> [Requirement]:
In the entries below, find the line with "right wrist: (377, 352)" and the line with "right hip: (377, 325)". Reproduce those two lines and every line between them exactly, and nothing more.
Start of Dataset extract
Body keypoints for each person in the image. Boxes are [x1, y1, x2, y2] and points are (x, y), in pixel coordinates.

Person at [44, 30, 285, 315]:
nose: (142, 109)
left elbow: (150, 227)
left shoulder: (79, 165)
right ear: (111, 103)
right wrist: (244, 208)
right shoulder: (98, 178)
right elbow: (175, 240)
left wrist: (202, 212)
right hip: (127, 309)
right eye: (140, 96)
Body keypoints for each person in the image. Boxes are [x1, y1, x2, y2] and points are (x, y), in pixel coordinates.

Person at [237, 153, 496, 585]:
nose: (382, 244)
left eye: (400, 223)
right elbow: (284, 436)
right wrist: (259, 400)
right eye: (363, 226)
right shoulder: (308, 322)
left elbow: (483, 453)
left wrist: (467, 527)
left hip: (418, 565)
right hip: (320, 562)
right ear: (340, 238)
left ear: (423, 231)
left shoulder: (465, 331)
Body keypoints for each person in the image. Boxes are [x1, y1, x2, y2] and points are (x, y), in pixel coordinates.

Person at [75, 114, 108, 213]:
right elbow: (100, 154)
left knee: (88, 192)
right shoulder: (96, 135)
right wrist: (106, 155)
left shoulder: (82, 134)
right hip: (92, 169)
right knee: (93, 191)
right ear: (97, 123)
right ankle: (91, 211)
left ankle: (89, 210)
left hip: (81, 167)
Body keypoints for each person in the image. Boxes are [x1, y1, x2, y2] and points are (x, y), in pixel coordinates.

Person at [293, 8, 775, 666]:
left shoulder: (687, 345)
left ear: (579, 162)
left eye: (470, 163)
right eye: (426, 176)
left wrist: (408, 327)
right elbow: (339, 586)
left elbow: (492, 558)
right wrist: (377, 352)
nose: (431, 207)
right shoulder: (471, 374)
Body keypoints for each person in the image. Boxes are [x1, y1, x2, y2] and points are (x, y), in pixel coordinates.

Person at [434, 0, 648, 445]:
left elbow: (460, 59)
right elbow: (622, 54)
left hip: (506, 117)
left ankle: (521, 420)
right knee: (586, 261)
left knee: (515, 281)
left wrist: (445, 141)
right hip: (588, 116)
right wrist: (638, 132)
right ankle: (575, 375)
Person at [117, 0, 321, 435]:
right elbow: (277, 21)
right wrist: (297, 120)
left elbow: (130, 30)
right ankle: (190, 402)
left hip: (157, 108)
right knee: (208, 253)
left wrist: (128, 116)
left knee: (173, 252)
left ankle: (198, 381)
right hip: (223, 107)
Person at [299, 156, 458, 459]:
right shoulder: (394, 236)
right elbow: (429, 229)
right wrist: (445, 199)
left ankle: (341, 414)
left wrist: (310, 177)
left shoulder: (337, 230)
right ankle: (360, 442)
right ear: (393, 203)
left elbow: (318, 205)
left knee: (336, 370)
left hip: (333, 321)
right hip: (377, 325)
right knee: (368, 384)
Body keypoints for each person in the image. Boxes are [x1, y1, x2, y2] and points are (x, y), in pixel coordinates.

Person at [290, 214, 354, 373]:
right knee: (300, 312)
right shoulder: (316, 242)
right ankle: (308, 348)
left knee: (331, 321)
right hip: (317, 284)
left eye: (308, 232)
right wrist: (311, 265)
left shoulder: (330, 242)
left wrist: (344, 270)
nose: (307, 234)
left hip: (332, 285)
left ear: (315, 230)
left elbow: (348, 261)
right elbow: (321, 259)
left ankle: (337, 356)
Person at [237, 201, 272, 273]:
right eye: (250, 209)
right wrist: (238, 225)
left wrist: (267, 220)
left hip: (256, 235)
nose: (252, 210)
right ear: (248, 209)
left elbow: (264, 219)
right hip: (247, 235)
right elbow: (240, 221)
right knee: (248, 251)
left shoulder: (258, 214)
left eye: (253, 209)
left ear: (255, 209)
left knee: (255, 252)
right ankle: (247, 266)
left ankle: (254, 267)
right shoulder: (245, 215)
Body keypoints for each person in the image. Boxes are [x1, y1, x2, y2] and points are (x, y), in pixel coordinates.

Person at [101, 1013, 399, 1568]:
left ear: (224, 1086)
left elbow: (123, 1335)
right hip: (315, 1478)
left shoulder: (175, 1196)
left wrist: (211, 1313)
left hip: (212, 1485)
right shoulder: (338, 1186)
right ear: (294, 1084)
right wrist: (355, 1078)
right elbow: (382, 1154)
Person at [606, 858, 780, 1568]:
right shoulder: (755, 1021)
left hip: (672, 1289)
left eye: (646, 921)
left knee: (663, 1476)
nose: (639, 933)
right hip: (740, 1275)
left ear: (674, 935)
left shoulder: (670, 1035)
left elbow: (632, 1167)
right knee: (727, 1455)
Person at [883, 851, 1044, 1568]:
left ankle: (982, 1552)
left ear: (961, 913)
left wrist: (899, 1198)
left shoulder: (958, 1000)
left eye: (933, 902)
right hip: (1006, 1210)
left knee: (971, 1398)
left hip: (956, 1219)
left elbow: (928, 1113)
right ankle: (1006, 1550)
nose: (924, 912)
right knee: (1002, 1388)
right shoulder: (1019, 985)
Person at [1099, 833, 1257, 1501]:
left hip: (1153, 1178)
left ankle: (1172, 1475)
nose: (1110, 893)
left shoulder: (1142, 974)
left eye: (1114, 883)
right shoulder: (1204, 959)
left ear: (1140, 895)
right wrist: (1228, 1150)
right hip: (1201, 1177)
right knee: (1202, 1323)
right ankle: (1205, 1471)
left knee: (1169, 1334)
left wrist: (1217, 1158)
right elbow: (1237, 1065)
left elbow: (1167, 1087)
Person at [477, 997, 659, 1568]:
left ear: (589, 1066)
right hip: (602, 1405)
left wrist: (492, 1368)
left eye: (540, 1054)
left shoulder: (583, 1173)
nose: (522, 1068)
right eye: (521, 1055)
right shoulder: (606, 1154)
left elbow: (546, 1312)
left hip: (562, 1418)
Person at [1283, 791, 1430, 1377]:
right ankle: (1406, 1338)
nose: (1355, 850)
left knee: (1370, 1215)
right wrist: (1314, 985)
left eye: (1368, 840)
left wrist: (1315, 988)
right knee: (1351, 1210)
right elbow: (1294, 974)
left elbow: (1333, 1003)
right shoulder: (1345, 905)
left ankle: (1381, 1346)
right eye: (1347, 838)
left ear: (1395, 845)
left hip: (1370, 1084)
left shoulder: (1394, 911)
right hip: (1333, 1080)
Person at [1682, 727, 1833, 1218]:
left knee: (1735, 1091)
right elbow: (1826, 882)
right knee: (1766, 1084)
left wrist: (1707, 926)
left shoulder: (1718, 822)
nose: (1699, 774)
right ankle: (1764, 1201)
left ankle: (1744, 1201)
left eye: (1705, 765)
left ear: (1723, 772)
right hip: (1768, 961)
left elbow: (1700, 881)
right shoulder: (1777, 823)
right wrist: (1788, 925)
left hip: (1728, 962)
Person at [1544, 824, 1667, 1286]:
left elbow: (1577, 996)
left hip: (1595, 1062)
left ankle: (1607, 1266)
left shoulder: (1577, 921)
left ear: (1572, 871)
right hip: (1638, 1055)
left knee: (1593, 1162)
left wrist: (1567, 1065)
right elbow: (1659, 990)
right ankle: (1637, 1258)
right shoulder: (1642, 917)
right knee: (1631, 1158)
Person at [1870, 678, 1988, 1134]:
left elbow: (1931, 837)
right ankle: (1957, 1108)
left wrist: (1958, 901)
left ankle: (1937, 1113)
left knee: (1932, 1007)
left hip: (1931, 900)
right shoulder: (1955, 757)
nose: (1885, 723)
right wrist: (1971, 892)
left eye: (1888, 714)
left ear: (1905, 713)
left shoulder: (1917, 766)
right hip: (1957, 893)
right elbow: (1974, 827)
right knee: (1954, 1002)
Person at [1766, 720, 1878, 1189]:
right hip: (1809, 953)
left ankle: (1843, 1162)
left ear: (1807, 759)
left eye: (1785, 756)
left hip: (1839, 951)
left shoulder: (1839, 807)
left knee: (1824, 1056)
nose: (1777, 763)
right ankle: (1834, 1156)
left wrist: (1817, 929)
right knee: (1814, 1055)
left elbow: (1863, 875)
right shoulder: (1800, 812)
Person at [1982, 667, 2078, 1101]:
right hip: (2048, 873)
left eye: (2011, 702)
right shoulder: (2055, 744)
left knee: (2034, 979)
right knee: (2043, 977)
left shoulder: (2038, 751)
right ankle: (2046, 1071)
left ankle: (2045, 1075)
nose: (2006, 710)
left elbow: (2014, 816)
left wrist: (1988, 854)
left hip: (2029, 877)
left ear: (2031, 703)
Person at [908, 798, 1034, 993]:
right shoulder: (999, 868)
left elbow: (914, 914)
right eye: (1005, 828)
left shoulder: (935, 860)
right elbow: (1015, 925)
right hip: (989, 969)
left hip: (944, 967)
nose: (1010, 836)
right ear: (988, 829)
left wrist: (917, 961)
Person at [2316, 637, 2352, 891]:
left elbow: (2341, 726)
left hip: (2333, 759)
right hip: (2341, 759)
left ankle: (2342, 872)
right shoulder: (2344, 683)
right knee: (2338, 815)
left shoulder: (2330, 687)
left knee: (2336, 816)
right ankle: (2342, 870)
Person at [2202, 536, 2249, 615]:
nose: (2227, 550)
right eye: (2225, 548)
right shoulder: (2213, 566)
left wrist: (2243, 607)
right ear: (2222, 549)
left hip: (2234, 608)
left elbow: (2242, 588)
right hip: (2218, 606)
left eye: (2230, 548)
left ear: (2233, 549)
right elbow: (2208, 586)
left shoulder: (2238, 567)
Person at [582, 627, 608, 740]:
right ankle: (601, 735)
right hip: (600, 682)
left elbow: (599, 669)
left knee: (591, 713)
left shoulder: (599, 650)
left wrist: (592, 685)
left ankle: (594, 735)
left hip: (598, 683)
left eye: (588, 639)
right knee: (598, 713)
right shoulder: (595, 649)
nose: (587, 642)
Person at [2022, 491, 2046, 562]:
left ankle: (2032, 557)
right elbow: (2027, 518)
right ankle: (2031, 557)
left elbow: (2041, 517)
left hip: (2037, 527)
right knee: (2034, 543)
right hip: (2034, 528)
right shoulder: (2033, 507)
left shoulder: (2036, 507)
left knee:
End of Dataset extract
> [Problem solution]:
right wrist: (377, 352)
nose: (431, 207)
right shoulder: (471, 374)
Body keypoints for each person in the image. Boxes are [x1, y1, x2, y2] and points are (x, y), in pixel coordinates.

Person at [434, 0, 648, 445]:
left elbow: (460, 59)
right elbow: (622, 54)
left hip: (506, 117)
left ankle: (521, 420)
right knee: (586, 261)
left knee: (515, 281)
left wrist: (445, 141)
right hip: (588, 116)
right wrist: (638, 132)
right ankle: (575, 375)
Person at [117, 0, 321, 435]:
right elbow: (277, 21)
right wrist: (297, 120)
left elbow: (130, 30)
right ankle: (190, 402)
left hip: (157, 108)
right knee: (208, 253)
left wrist: (128, 116)
left knee: (173, 252)
left ankle: (198, 381)
right hip: (223, 107)
Person at [299, 156, 458, 459]:
right shoulder: (394, 236)
right elbow: (429, 229)
right wrist: (445, 199)
left ankle: (341, 414)
left wrist: (310, 177)
left shoulder: (337, 230)
right ankle: (360, 442)
right ear: (393, 203)
left elbow: (318, 205)
left knee: (336, 370)
left hip: (333, 321)
right hip: (377, 325)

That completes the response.